I hope I do no injustice to the learned argument which has been used at your Lordships' Bar if I endeavour to summarise that argument in a few words. It seems to me that that argument amounted to this—that a partnership may have an affair which is not an affair of the partnership. To my mind that is a contradiction in terms. I can give no assent to such a proposition. It seems to me that obligations and responsibilities arise in respect of the signature of the deposit-receipt that was in the hands of the firm, and the terminatio, the working out, of that obligation was the working out of an affair of the partnership—an affair of the partnership to be dealt with in the winding up of the partnership affairs—and that the section of the Act of Parliament is exactly applicable to enable Robertson, if he was, as he was, a member of the dissolved firm, to sign as he did in 1904. That is the only question your Lordships have to determine.

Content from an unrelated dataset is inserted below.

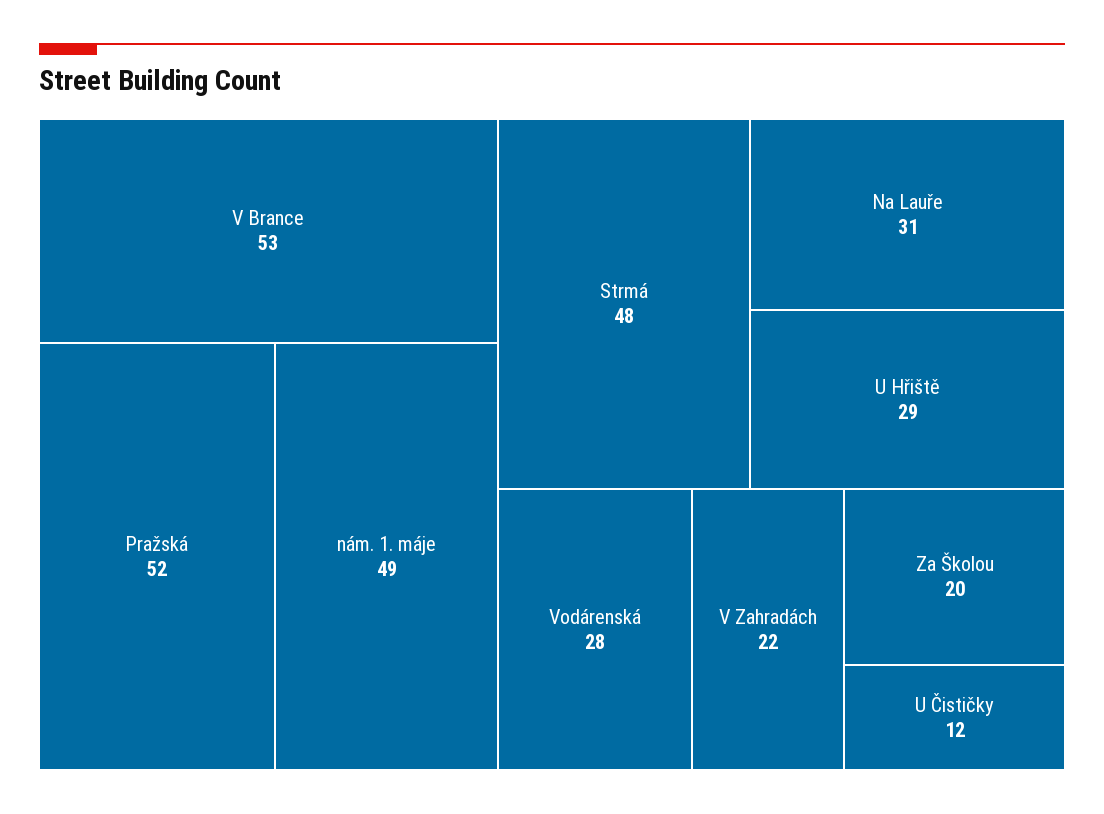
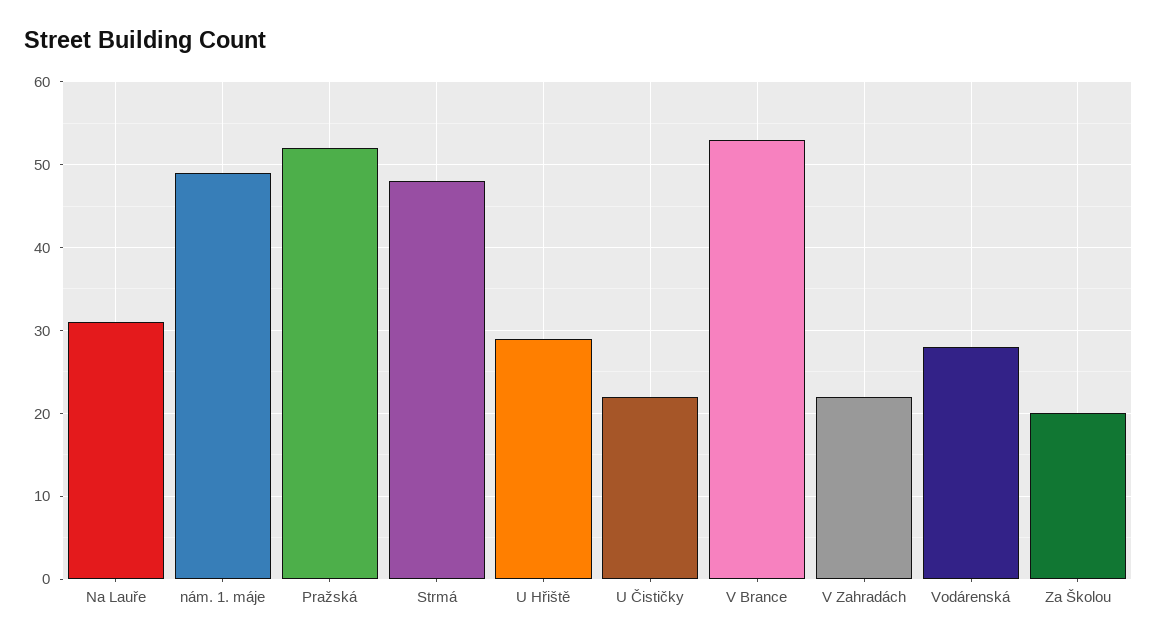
U Čističky: 12 -> 22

I add one other word, and that is this. Apart altogether from these considerations, I have from first to last been unable to see how these pursuers, that is to say the beneficiaries with the concurrence of the executors, could sue in this action at all against the National Bank of Scotland in the absence of Wyllie, Robertson, & Rankin. The executors upon the receipt have no right of action at all, they have parted with the money, upon the terms that the Bank should not be responsible for it, to somebody else. I quite agree that it would have been competent to them, in a proceeding for which they joined Wyllie, Robertson, & Rankin as defenders, to have recovered upon proving a certain state of facts as against the Bank, but how they can do it in the absence of Wyllie, Robertson, & Rankin I do not understand.

I am of opinion that the appeal should be dismissed, with costs.

Their Lordships dismissed the appeal.

Counsel:

Counsel for the Appellants— W. T. Watson— Douglas Jamieson. Agents— Wyllie, Robertson, & Scott, S.S.C., Edinburgh— Warren & Warren, London, Solicitors.

Counsel for the Respondents— The Hon. W. Watson, K.C.— G. W. Wilton. Agents— Mackenzie, Innes, & Logan, W.S., Edinburgh— Murray, Hutchins, Stirling, & Company, London, Solicitors.